I didn't sleep much last night. I'm sure the same goes for a lot of you.

This actually isn't the first time I've worked for a corporation that has seen its stock lose over 50% of its value. A long time ago, back in the late 20th century, I was a tiny cog in the wheel of a giant media conglomerate that did just that. I saw young executives who had finally graduated to that company stock portfolio lose thousands overnight and Senior VPs and Division Presidents put their houses on the market. Directors and VPs burned up the phone lines to rival studios, reaching out for whatever potential employment scraps were available. It wasn't mass hysteria, but it was close.

The stock never reached its high again, but it did rebound. A lot of people lost their jobs, but the vast majority were unaffected. Mostly, everyone just freaked out until the dust settled and we got a clearer picture of the future.

I don't have a lot of faith in my government anymore. We go to war with a country that never attacked us while 9/11's mastermind still drinks tea and eats llama with his cronies in a cave somewhere. 50 million Americans don't have health insurance. 37 million live below the poverty line. There is a hole in the sky that is slowly giving us all cancer and Republicans with their hands in the oil industry's deep pockets are still telling us that global warming doesn't exist. People can still get weapons and explosives on airplanes. A bodybuilder-turned-action star governs the state I live in. And our elected representatives are jerking off to IM conversations with 13-year old boys.

Still, with all those problems, our Congressional leadership finds it more important to sneak online gaming legislation through the back door of the Capitol like a $200 hooker. Just so Bill Frist can curry favor with Iowa politicians right before he prepares to barnstorm that state for the 2008 Republican primary. Personally, I hope he runs. Democrats couldn't ask for a better opponent.

Ladies and gentelmen, we are IN the Twilight Zone.

As I watched the London markets open and the initial reports roll in on CNN in the middle of the night, even the broadcasters themselves were completely taken aback by the news. Online gaming is a $12 billion industry, and Bill Frist just hacked it to pieces overnight.

I'll admit, I'm scared. After all, I currently make a living in the poker industry. But I'm not going to panic. I'm not going to cash out my accounts yet. Here's why.

While Party and Stars feel like they have to legally cover their asses at this point in time in terms of suspending U.S. accounts, I can't believe for one minute that they will walk away from this fight, leaving literally billions of dollars on the table. American poker players are these companies' life blood. They love us the way Chevron loves SUVs. If SUVs were sneakily banned overnight, do you think Chevron would just say "oh well" and move on? Despite their falling stock prices, the gaming giants have a lot of money. If I were one of their execs, I'd be finding ways to stuff that money into the pockets of whatever politicos in Washington I needed to in order to get a poker exemption or work-around put in place.

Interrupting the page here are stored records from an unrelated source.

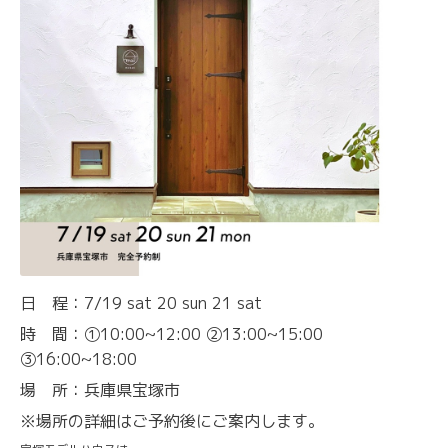
日 程：7/19 sat 20 sun 21 sat
時 間：①10:00~12:00 ②13:00~15:00
③16:00~18:00
場 所：兵庫県宝塚市
※場所の詳細はご予約後にご案内します。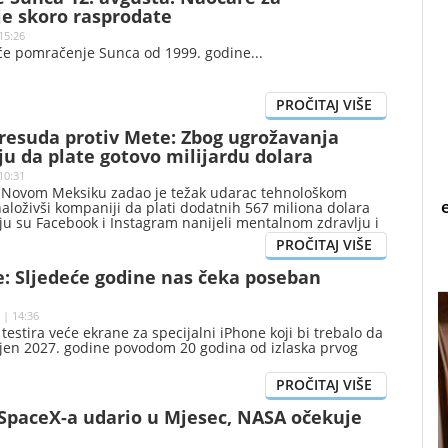
e skoro rasprodate
15:26
eće pomračenje Sunca od 1999. godine
presuda protiv Mete: Zbog ugrožavanja
u da plate gotovo milijardu dolara
10:31
 Novom Meksiku zadao je težak udarac tehnološkom
aloživši kompaniji da plati dodatnih 567 miliona dolara
ju su Facebook i Instagram nanijeli mentalnom zdravlju i
ih.
e: Sljedeće godine nas čeka poseban
 | 14:36
estira veće ekrane za specijalni iPhone koji bi trebalo da
jen 2027. godine povodom 20 godina od izlaska prvog
 SpaceX-a udario u Mjesec, NASA očekuje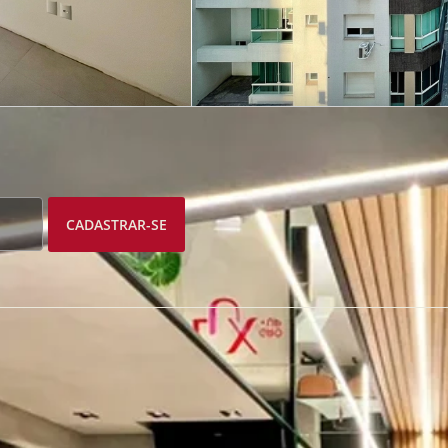
CADASTRAR-SE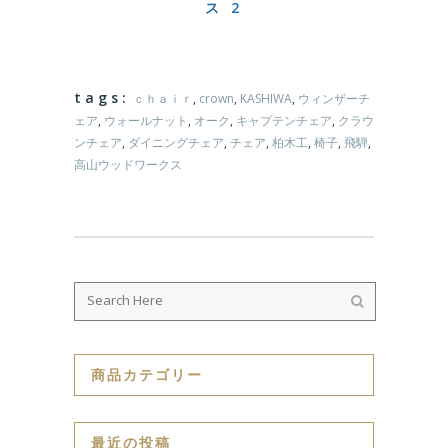
ス 2
tags:
ｃｈａｉｒ
,
crown
,
KASHIWA
,
ウィンザーチ
ェア
,
ウォールナット
,
オーク
,
キャプテンチェア
,
クラウ
ンチェア
,
ダイニングチェア
,
チェア
,
柏木工
,
椅子
,
飛騨
,
高山ウッドワークス
商品カテゴリー
最近の投稿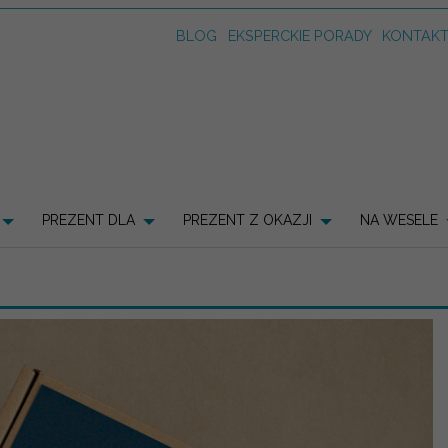
BLOG
EKSPERCKIE PORADY
KONTAK
PREZENT DLA
PREZENT Z OKAZJI
NA WESELE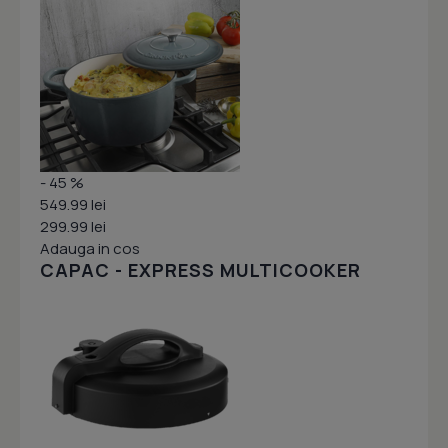
- 45 %
549.99 lei
299.99 lei
Adauga in cos
CAPAC - EXPRESS MULTICOOKER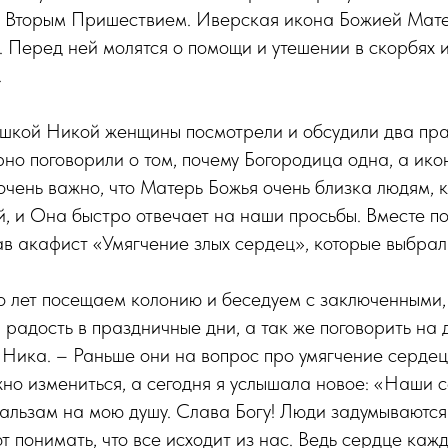
д Вторым Пришествием. Иверская икона Божией Мат
 Перед ней молятся о помощи и утешении в скорбях и
.
ушкой Никой женщины посмотрели и обсудили два пр
но поговорили о том, почему Богородица одна, а икон
чень важно, что Матерь Божья очень близка людям, 
й, и Она быстро отвечает на наши просьбы. Вместе 
ав акафист «Умягчение злых сердец», которые выбра
о лет посещаем колонию и беседуем с заключенными,
 радость в праздничные дни, а так же поговорить на 
Ника. – Раньше они на вопрос про умягчение сердец,
но измениться, а сегодня я услышала новое: «Наши 
бальзам на мою душу. Слава Богу! Люди задумываютс
 понимать, что все исходит из нас. Ведь сердце каж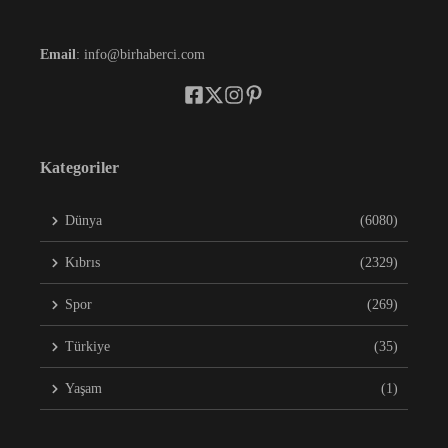
Email
: info@birhaberci.com
Kategoriler
Dünya
(6080)
Kıbrıs
(2329)
Spor
(269)
Türkiye
(35)
Yaşam
(1)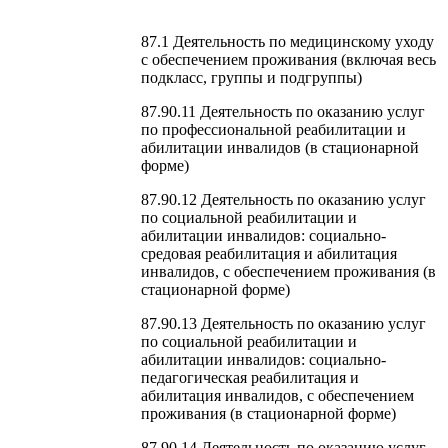
87.1 Деятельность по медицинскому уходу
с обеспечением проживания (включая весь
подкласс, группы и подгруппы)
87.90.11 Деятельность по оказанию услуг
по профессиональной реабилитации и
абилитации инвалидов (в стационарной
форме)
87.90.12 Деятельность по оказанию услуг
по социальной реабилитации и
абилитации инвалидов: социально-
средовая реабилитация и абилитация
инвалидов, с обеспечением проживания (в
стационарной форме)
87.90.13 Деятельность по оказанию услуг
по социальной реабилитации и
абилитации инвалидов: социально-
педагогическая реабилитация и
абилитация инвалидов, с обеспечением
проживания (в стационарной форме)
87.90.14 Деятельность по оказанию услуг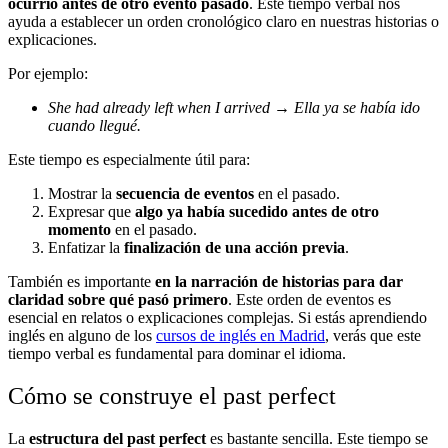
ocurrió antes de otro evento pasado
. Este tiempo verbal nos
ayuda a establecer un orden cronológico claro en nuestras historias o
explicaciones.
Por ejemplo:
She had already left when I arrived → Ella ya se había ido
cuando llegué.
Este tiempo es especialmente útil para:
Mostrar la
secuencia de eventos
en el pasado.
Expresar que
algo ya había sucedido antes de otro
momento
en el pasado.
Enfatizar la
finalización de una acción previa
.
También es importante
en la narración de historias para dar
claridad sobre qué pasó primero
. Este orden de eventos es
esencial en relatos o explicaciones complejas. Si estás aprendiendo
inglés en alguno de los
cursos de inglés en Madrid
, verás que este
tiempo verbal es fundamental para dominar el idioma.
Cómo se construye el past perfect
La
estructura del past perfect
es bastante sencilla. Este tiempo se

There are ways to get around stupid laws. I'm smoking this joint right now, aren't I?

Let's all take a deep breath and ask what we can do. There has never been a better time for activism. And I'm not just talking about poker.


Joe Speaker said...

"There are ways to get around stupid laws. I'm smoking this joint right now, aren't I?"

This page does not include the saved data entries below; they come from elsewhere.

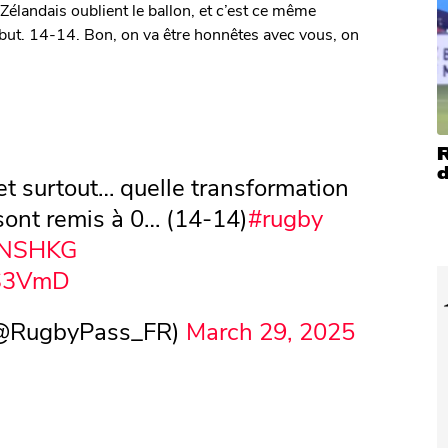
-Zélandais oublient le ballon, et c’est ce même
n-but. 14-14. Bon, on va être honnêtes avec vous, on
R
d
et surtout… quelle transformation
sont remis à 0… (14-14)
#rugby
NSHKG
US3VmD
(@RugbyPass_FR)
March 29, 2025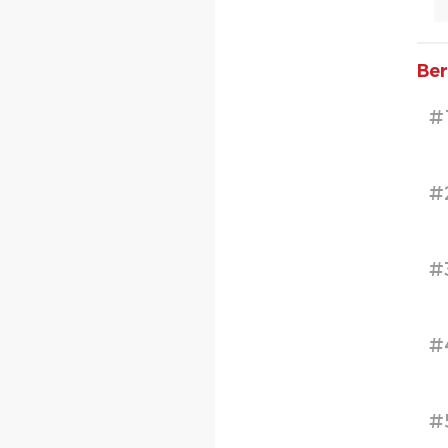
Ber
#
#
#
#
#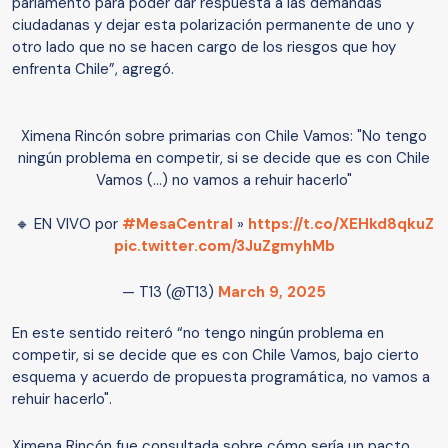
parlamento para poder dar respuesta a las demandas
ciudadanas y dejar esta polarización permanente de uno y
otro lado que no se hacen cargo de los riesgos que hoy
enfrenta Chile”, agregó.
Ximena Rincón sobre primarias con Chile Vamos: "No tengo
ningún problema en competir, si se decide que es con Chile
Vamos (...) no vamos a rehuir hacerlo"
🔸 EN VIVO por
#MesaCentral
»
https://t.co/XEHkd8qkuZ
pic.twitter.com/3JuZgmyhMb
— T13 (@T13)
March 9, 2025
En este sentido reiteró “no tengo ningún problema en
competir, si se decide que es con Chile Vamos, bajo cierto
esquema y acuerdo de propuesta programática, no vamos a
rehuir hacerlo".
Ximena Rincón fue consultada sobre cómo sería un pacto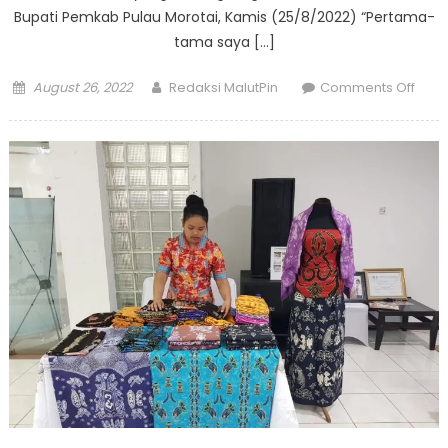
Bupati Pemkab Pulau Morotai, Kamis (25/8/2022) “Pertama-
tama saya […]
Posted
Author
on
August 26, 2022
Redaksi MalutPin
Comments Off
on
Pem
Pula
Moro
Jadi
Tuan
Rum
Rapa
Evalu
Tekn
BPS
se-
Malu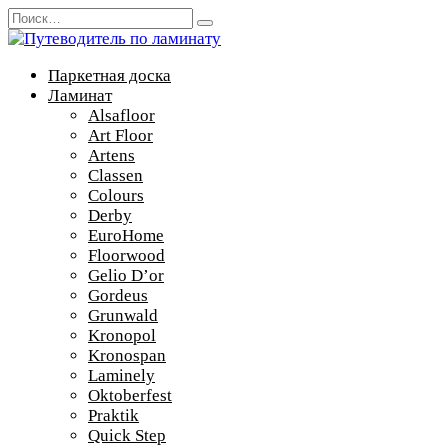
Перейти
Search
к
for:
содержанию
Паркетная доска
Ламинат
Alsafloor
Art Floor
Artens
Classen
Colours
Derby
EuroHome
Floorwood
Gelio D’or
Gordeus
Grunwald
Kronopol
Kronospan
Laminely
Oktoberfest
Praktik
Quick Step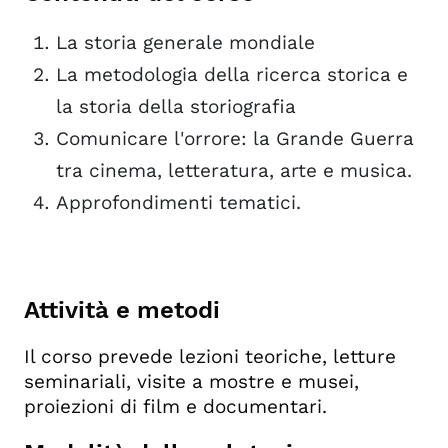
La storia generale mondiale
La metodologia della ricerca storica e
la storia della storiografia
Comunicare l'orrore: la Grande Guerra
tra cinema, letteratura, arte e musica.
Approfondimenti tematici.
Attività e metodi
Il corso prevede lezioni teoriche, letture
seminariali, visite a mostre e musei,
proiezioni di film e documentari.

HAHAHAHAHAHA. First smile of the day.

Iakaris aka I.A.K. said...

You mean all this stuff about smoking pot hasn't been an elaborate metaphor for principled opposition to ridiculous laws? You mean that actually IS a joint you're smoking right now?

Mind appropriately blown.

Oh yeah, and I'm pretty fried by the news my latest obsession has now been declared illegal. And just when I got used to it being immoral.

PhantomMut said...

Guess I'll have to give up online poker and start shooting heroin. (Heroin soon being easier to get, and I'm told it's an absolute rush.) That way I can also become a financial drag on society AND fund the Taliban.

Yeah, I know it's illogical, but it's no worse than Frist's frackup.